Specialty Sections From CHEST® Physician

We need more efforts to prevent sepsis readmissions


Critical Care Network

Sepsis/Shock Section

Sepsis remains the commonest diagnosis for hospital stays in the United States and the top hospital readmission diagnosis, with aggregate costs of $23.7 billion in 2013 (https://datatools.ahrq.gov/hcup-fast-stats; Kim H, et al. Front Public Health. 2022;10:882715; Torio C, Moore B. 2016. HCUP Statistical Brief #204).

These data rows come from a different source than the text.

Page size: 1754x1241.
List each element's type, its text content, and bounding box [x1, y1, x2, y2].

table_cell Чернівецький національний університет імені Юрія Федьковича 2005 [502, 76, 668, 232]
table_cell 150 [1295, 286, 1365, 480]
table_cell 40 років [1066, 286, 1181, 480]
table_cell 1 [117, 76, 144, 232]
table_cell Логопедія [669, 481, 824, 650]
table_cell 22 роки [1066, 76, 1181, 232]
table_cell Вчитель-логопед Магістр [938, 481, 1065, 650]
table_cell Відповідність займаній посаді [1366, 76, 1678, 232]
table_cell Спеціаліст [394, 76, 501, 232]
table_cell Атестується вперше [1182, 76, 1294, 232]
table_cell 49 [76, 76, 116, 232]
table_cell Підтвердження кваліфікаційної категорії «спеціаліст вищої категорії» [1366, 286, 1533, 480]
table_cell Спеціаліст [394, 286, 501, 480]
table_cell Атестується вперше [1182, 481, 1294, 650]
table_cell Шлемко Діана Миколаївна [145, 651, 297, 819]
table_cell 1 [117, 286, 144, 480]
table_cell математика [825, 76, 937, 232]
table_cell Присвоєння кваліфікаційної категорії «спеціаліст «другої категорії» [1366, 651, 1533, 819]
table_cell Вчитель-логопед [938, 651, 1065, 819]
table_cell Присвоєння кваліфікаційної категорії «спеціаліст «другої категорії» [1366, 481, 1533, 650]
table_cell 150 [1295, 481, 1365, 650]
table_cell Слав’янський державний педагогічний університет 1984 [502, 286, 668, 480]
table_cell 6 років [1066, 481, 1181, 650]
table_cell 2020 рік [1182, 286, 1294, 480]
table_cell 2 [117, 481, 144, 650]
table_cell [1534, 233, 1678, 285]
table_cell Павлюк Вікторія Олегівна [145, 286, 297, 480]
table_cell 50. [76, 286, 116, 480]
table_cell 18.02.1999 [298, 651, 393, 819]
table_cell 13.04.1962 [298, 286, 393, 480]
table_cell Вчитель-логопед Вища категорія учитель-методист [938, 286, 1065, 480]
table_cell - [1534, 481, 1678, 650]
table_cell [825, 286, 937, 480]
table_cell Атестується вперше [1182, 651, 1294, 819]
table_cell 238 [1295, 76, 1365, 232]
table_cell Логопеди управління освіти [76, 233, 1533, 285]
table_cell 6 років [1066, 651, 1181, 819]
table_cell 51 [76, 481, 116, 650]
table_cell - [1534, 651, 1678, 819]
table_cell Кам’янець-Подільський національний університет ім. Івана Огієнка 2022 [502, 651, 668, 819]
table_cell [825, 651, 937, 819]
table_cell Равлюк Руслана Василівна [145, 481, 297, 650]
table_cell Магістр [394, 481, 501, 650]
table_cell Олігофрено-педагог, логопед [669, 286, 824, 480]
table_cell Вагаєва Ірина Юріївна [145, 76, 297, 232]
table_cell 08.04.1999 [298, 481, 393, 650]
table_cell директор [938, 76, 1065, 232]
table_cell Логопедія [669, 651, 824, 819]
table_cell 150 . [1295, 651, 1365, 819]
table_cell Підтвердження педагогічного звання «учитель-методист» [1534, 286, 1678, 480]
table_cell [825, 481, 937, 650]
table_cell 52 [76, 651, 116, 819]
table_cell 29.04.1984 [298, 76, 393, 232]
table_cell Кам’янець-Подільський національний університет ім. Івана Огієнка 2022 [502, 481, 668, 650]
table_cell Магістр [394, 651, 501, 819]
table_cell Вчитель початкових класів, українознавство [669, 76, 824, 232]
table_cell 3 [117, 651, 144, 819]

Since 2013, the Hospital Readmissions Reduction Program (HRRP) adopted pneumonia as a readmission measure, and in 2016, this measure included sepsis patients with pneumonia and aspiration pneumonia. For 2023, the Centers for Medicare and Medicaid Services (CMS) suppressed pneumonia as a readmission measure due to COVID-19’s significant impact (www.cms.gov/Medicare/Medicare-Fee-for-Service-Payment/AcuteInpatientPPS/Readmissions-Reduction-Program). Though sepsis is not a direct readmission measure, it could be one in the future. Studies found higher long-term mortality for patients with sepsis readmitted for recurrent sepsis (Pandolfi F, et al. Crit Care. 2022;26[1]:371; McNamara JF, et al. Int J Infect Dis. 2022;114:34).

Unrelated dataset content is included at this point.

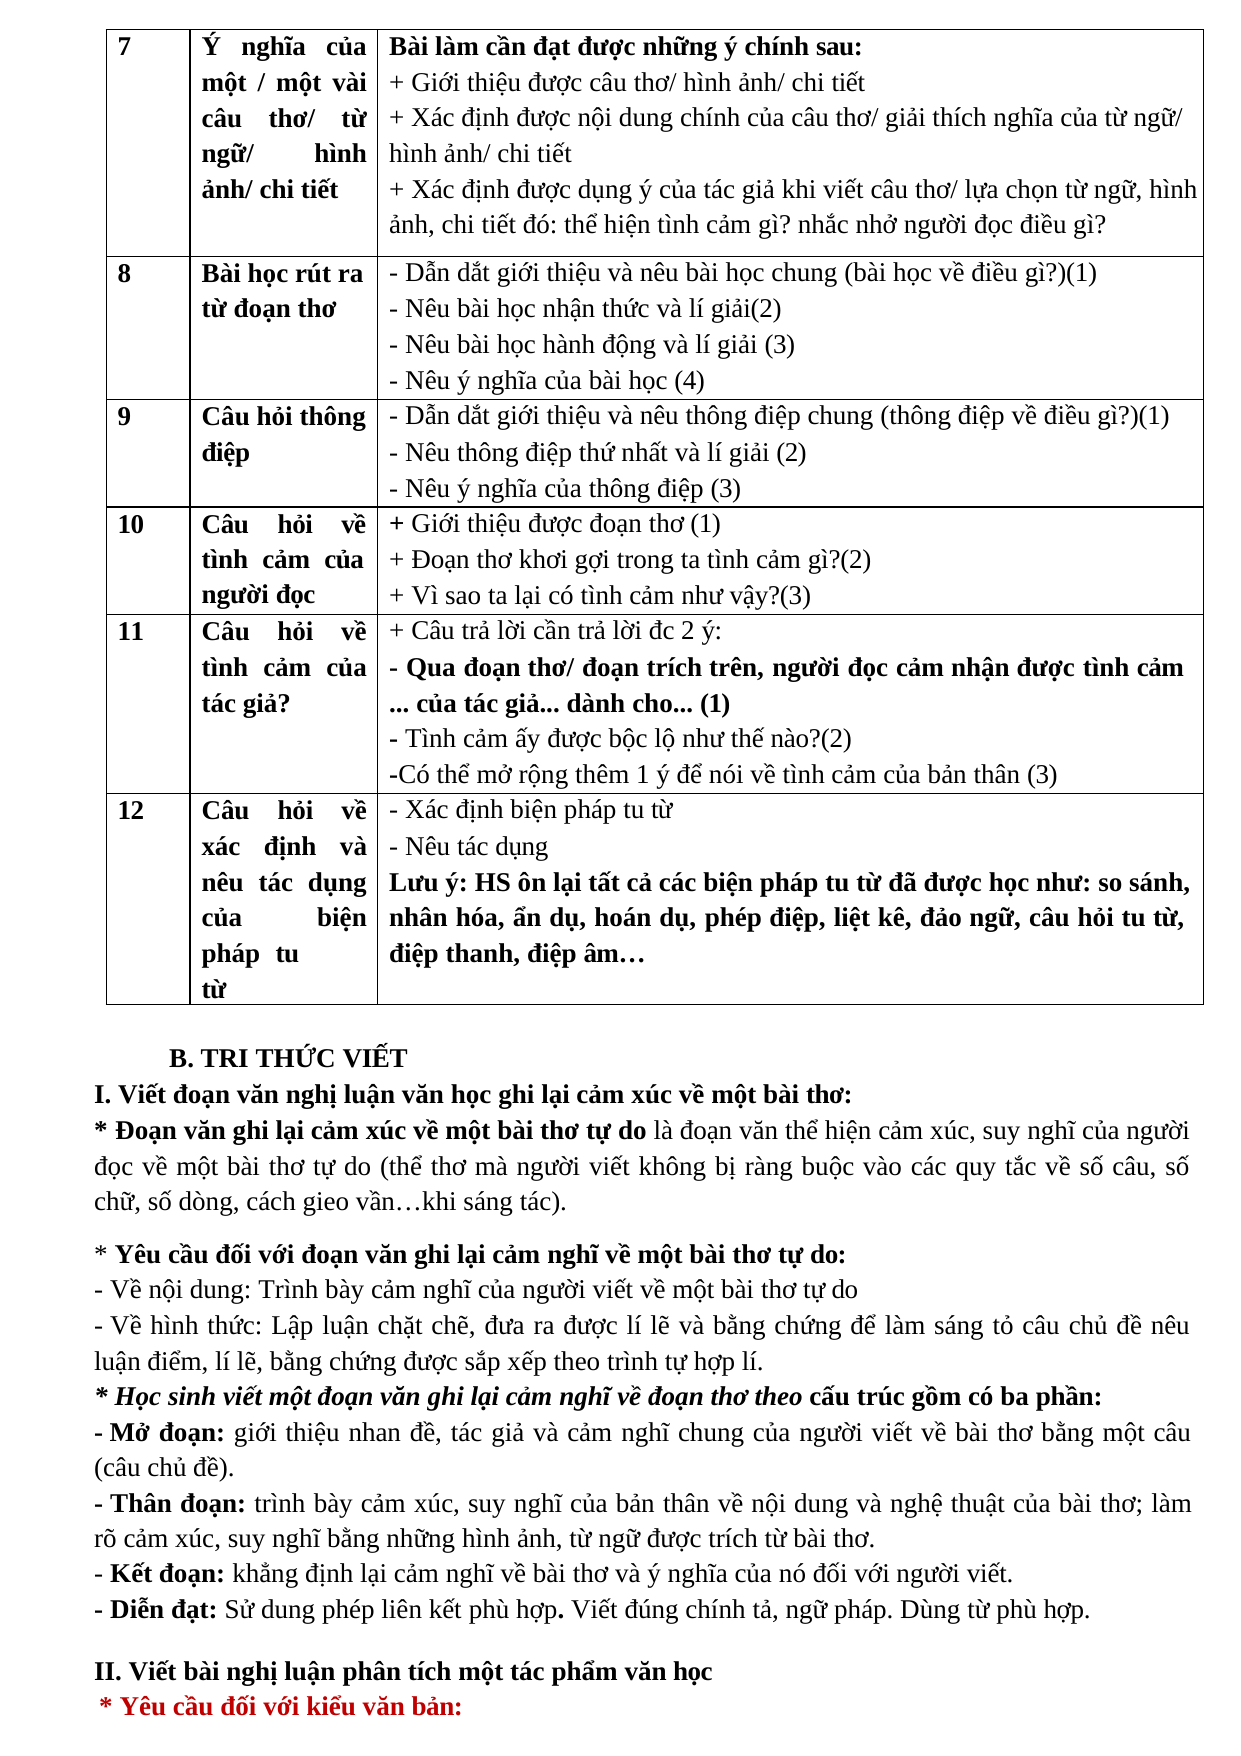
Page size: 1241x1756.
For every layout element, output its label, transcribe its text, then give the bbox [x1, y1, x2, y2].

A systematic review showed independent risk factors predictive of sepsis readmission: older age, male gender, African American and Asian ethnicities, higher baseline comorbidities, and discharge to a facility. In contrast, sepsis-specific risk factors were extended-spectrum beta-lactamase gram-negative bacterial infections, increased hospital length of stay during initial admission, and increased illness severity (Shankar-Hari M, et al. Intensive Care Med. 2020;46[4]:619; Amrollahi F, et al. J Am Med Inform Assoc. 2022;29[7]:1263; Gadre SK, et al. Chest. 2019;155[3]:483).

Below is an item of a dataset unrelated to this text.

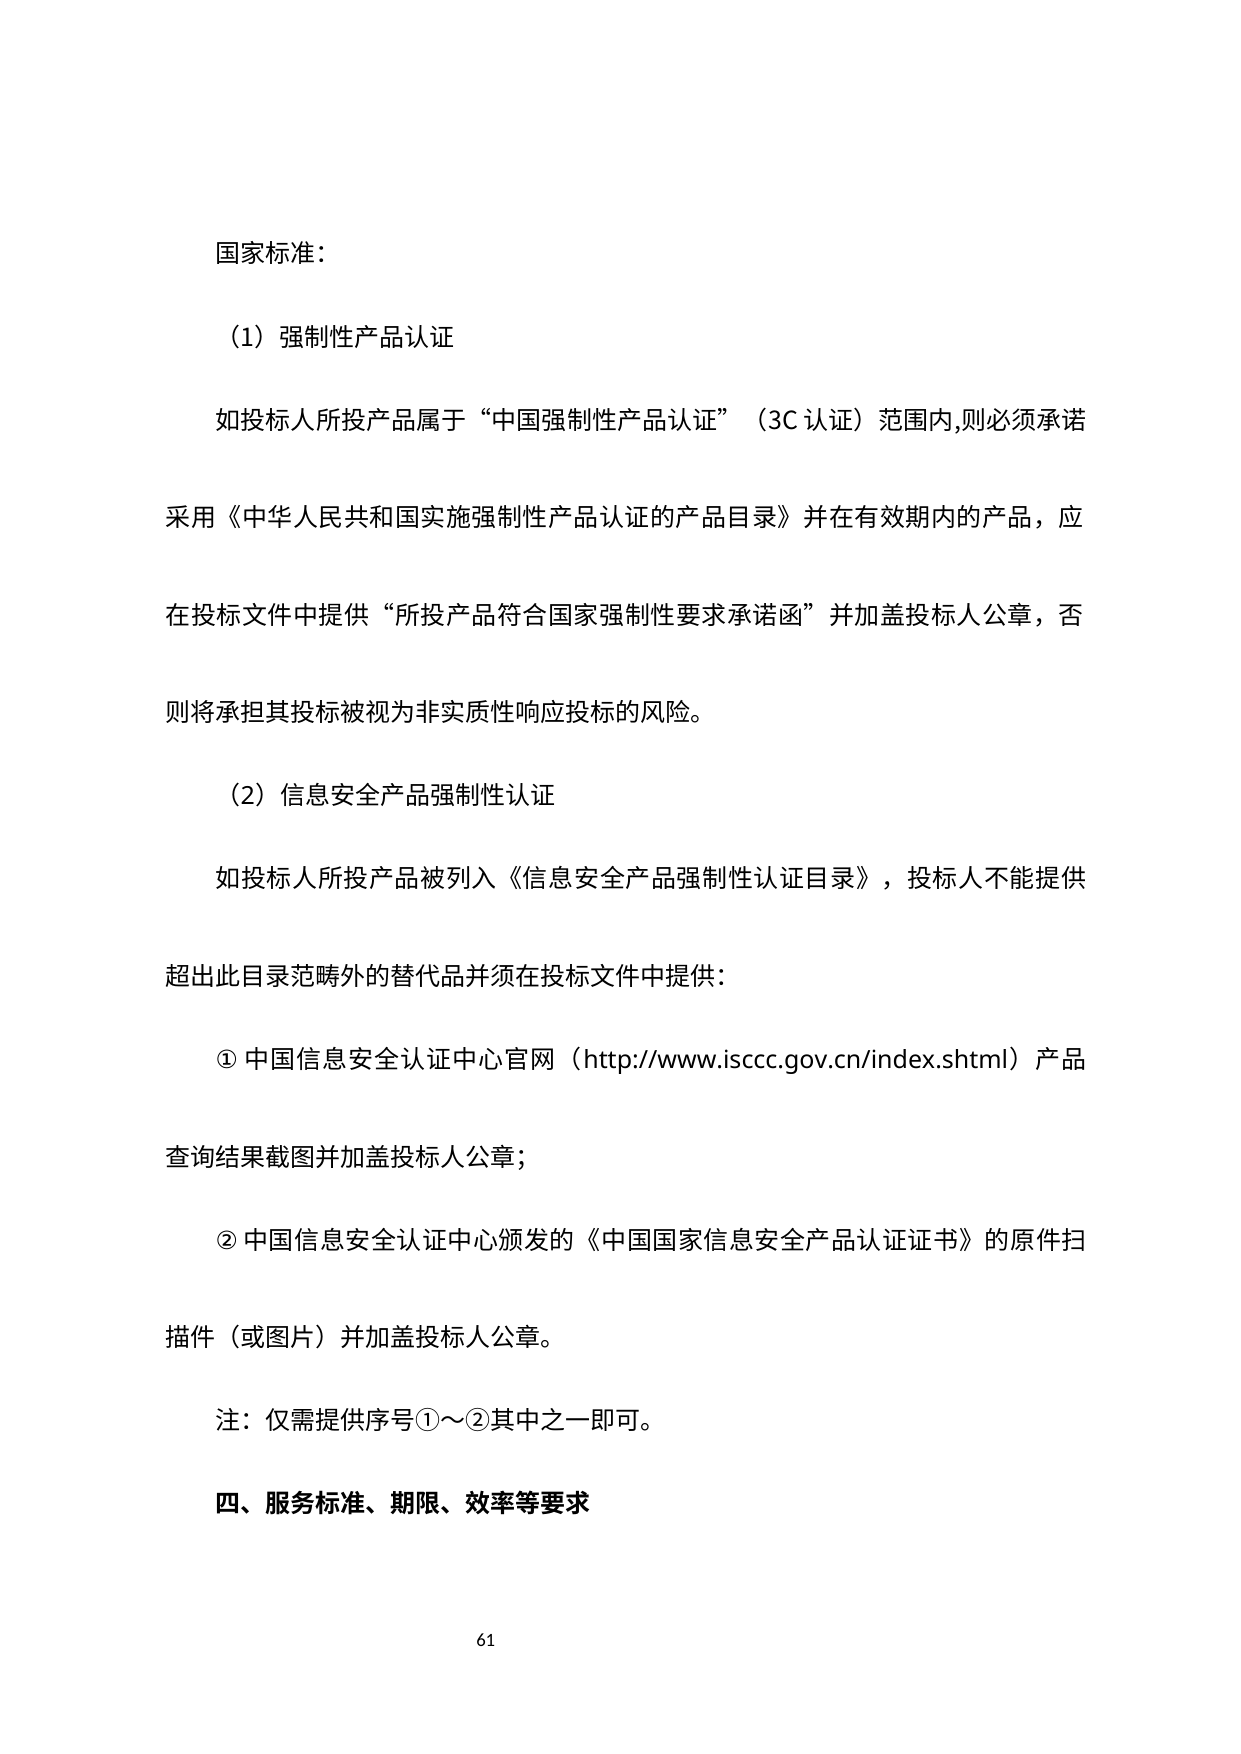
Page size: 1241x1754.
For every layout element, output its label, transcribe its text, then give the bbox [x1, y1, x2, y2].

McNamara and colleagues found that patients with gram-negative bloodstream infections had higher readmission rates for sepsis during a 4-year follow-up and had a lower 5-year survival rates Int J Infect Dis. 2022;114:34). Hospitals can prevent readmissions by strengthening antimicrobial stewardship programs to ensure appropriate and adequate treatment of initial infections. Other predictive risk factors for readmission are lower socioeconomic status (Shankar-Hari M, et al. Intensive Care Med. 2020;46[4]:619), lack of health insurance, and delays seeking medical care due to lack of transportation (Amrollahi F, et al. J Am Med Inform Assoc. 2022;29[7]:1263).

Sepsis readmissions can be mitigated by predictive analytics, better access to health care, establishing post-discharge clinic follow-ups, transportation arrangements, and telemedicine. More research is needed to evaluate sepsis readmission prevention.